Габриэль появляется за зеркалом без амальгамы, одинокая и нагая неясной, смутной наготой, изученная, но вместе с тем незнакомая — в резком свете заснеженного пейзажа. У нее угрюмый, тоскливый вид. Она проходит и удаляется, оставляя за собой пустоту.
— Послушай, Дельфина… Ты надоела мне. Я не говорила тебе, чтобы не огорчать…
— Но, разумеется, если… Нет… Убери руку…
— Пускай.
— Ты злая — вот!
— Если будешь реветь, я тебя отлуплю. Хочешь? Хочешь? Хочешь?.. Дельфина растворяется — рыдания, каскады, бурные потоки, конец света, потоп, перемежаемый мяуканьем блеяньем, лаем.
— Я для него — лишь приятная забава, не более того Впрочем, как и все остальные.
— Точно.
«Точно» — выражение излишней, чрезмерной жестокости.
И хотя Габриэль думает, что как раз нет ничего со мнительнее, чем точность, что ничто не поддается определению и от него ускользает все, возможно даже сам Габриэль — мужчина, преданный чарам, объект миражей, — она пытается найти спасение в иллюзорной проекции будущего, в том, что грядет: в непрерывности. Она закрывает глаза, уже уставшие — всегда уставшие. Она мечтает об оранжевом снеге, повествующем о Габриэле, но таком мягком и ватном, упраздняющем любые тревоги и противоречия. Оранжевый снег речей, что вновь укроет все вокруг, включая зеркало без амальгамы, укроет ее саму, затопит и приведет обратно к ее истоку, заставит вернуться далеко — в тело Габриэля — слепой, бессознательной, и спрятаться в нем навсегда, навсегда, навсегда…
Когда бьют часы, она встает и подходит к окну, смотрит на улицу де Ренн в шесть часов вечера: машины, люди — все это вне его и ее, иными словами, безразлично или ненавистно.
Она подбирает со стула одежду Дельфины. — Одевайся. Можешь идти. Дельфина смахивает сопли тыльной стороной ладони, неуклюже вытирает гениталии и делает пару шагов к ванной, прижимая комок своего белья к груди.

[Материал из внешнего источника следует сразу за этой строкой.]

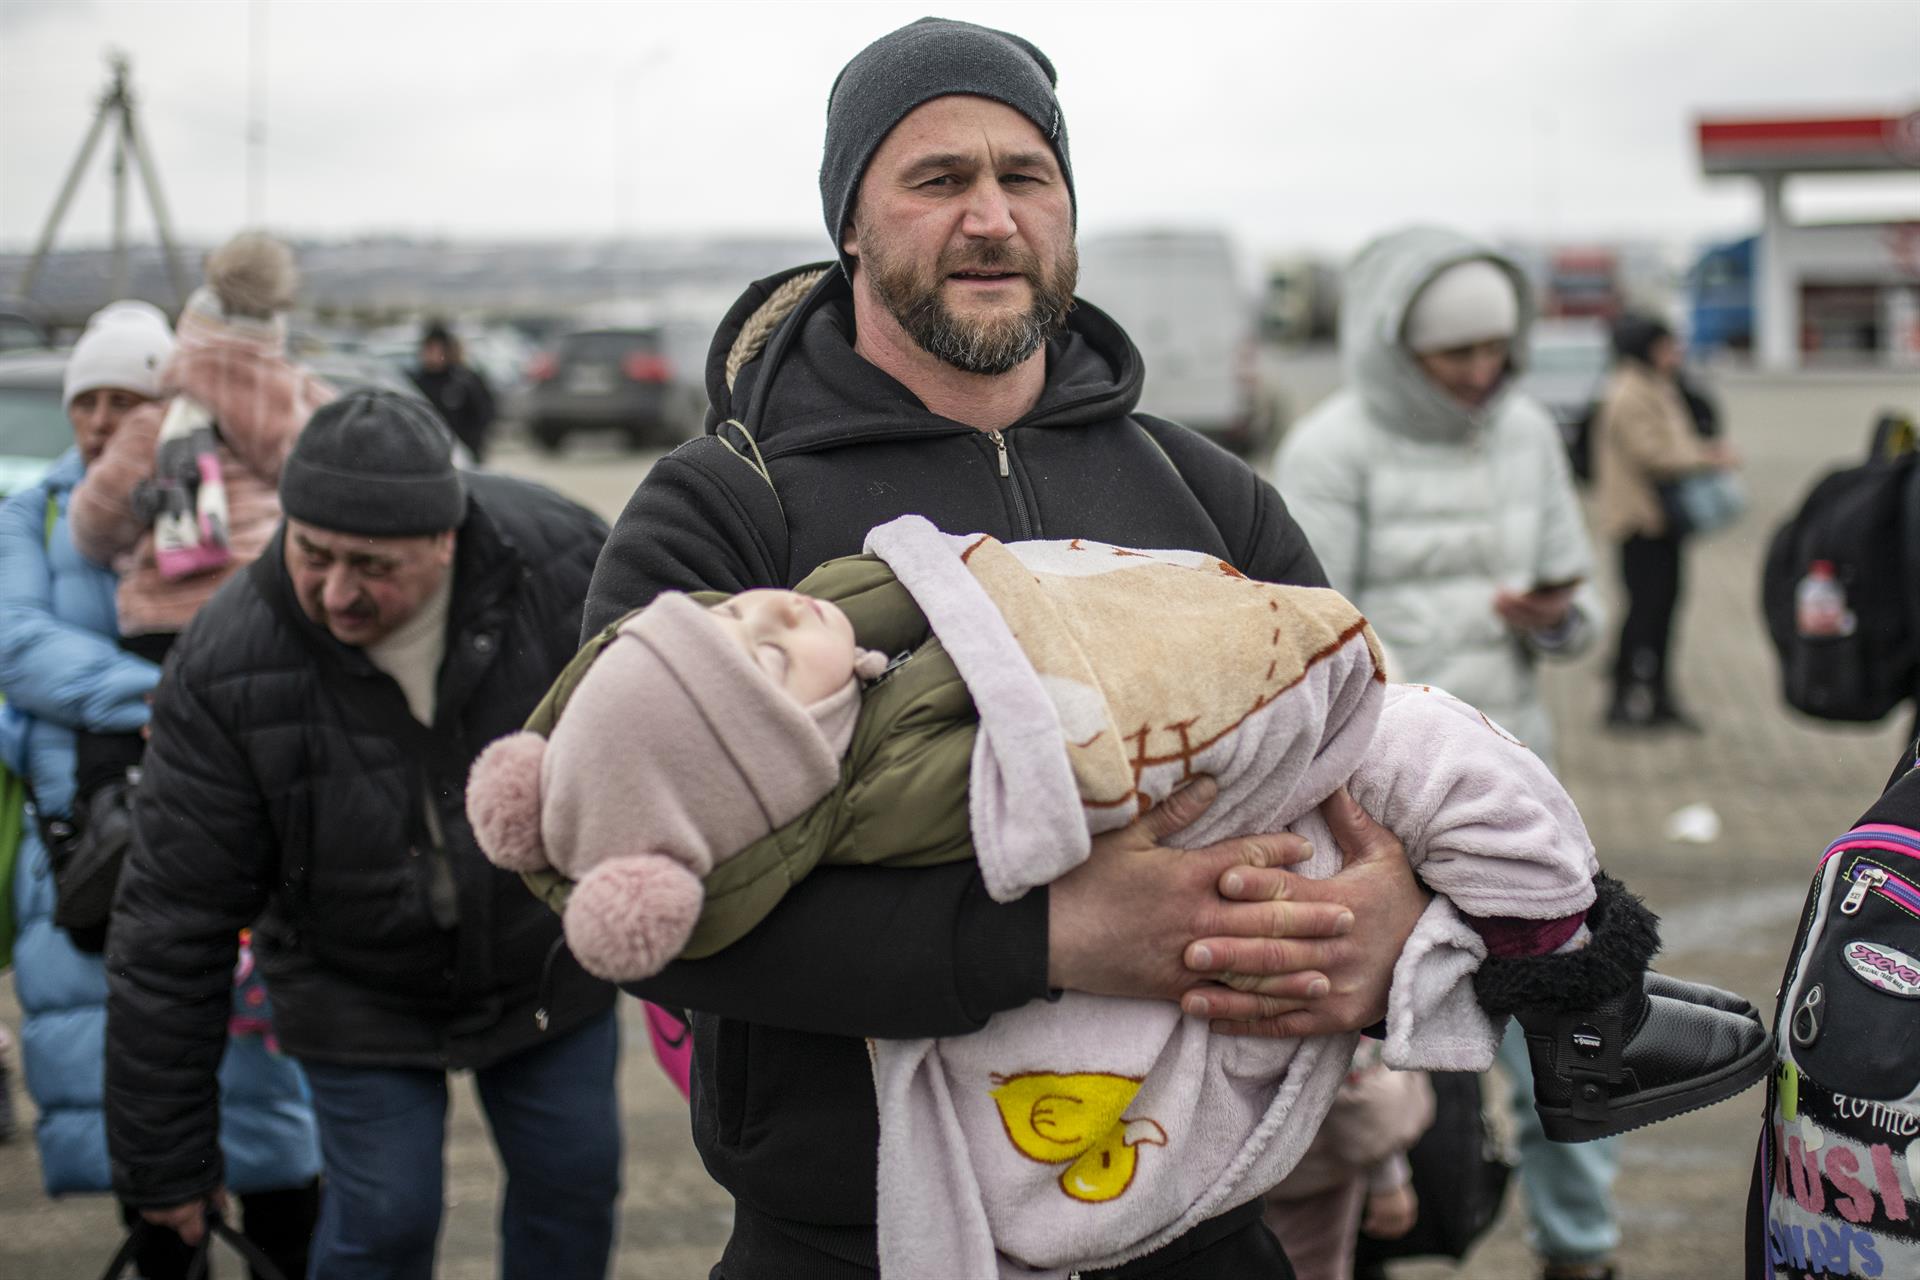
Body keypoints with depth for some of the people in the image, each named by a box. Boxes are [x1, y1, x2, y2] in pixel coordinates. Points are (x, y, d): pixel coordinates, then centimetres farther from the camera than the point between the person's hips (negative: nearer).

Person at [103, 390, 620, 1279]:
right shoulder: (226, 668, -27)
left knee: (574, 1183, 11)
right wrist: (163, 1155, -13)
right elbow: (172, 921, -19)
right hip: (362, 998, -2)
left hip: (549, 965, 2)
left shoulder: (559, 560, -25)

Хотя жестокость не всегда подразумевает раскаяние, ей все же знакома финальная горечь. Габриэль грустно улыбается Габриэлю, размытому, будто неудачный портрет, неясному и смущенному в зеркале без амальгамы. Беспокойство утяжеляется, столетия сгущаются в деревянистую субстанцию, именуемую временем. Свирепая оса, клепсидра с плетеной талией, предрекает последние удушения — тот недалекий день, когда Габриэль сознательно разрушит это МЫ, из-за которого так горько плачет сегодня Дельфина. Внимание, история заканчивается. Ты никогда не улыбаешься Дважды одной и той же улыбкой. Не пропоет петух Два раза, как изменишь мне трижды. Я, Господи? Я, Господи? Даже если все прочие…
Он умер гораздо позже, так ничего и не узнав ни о соблазненных любовницах, ни о зеркале без амальгамы.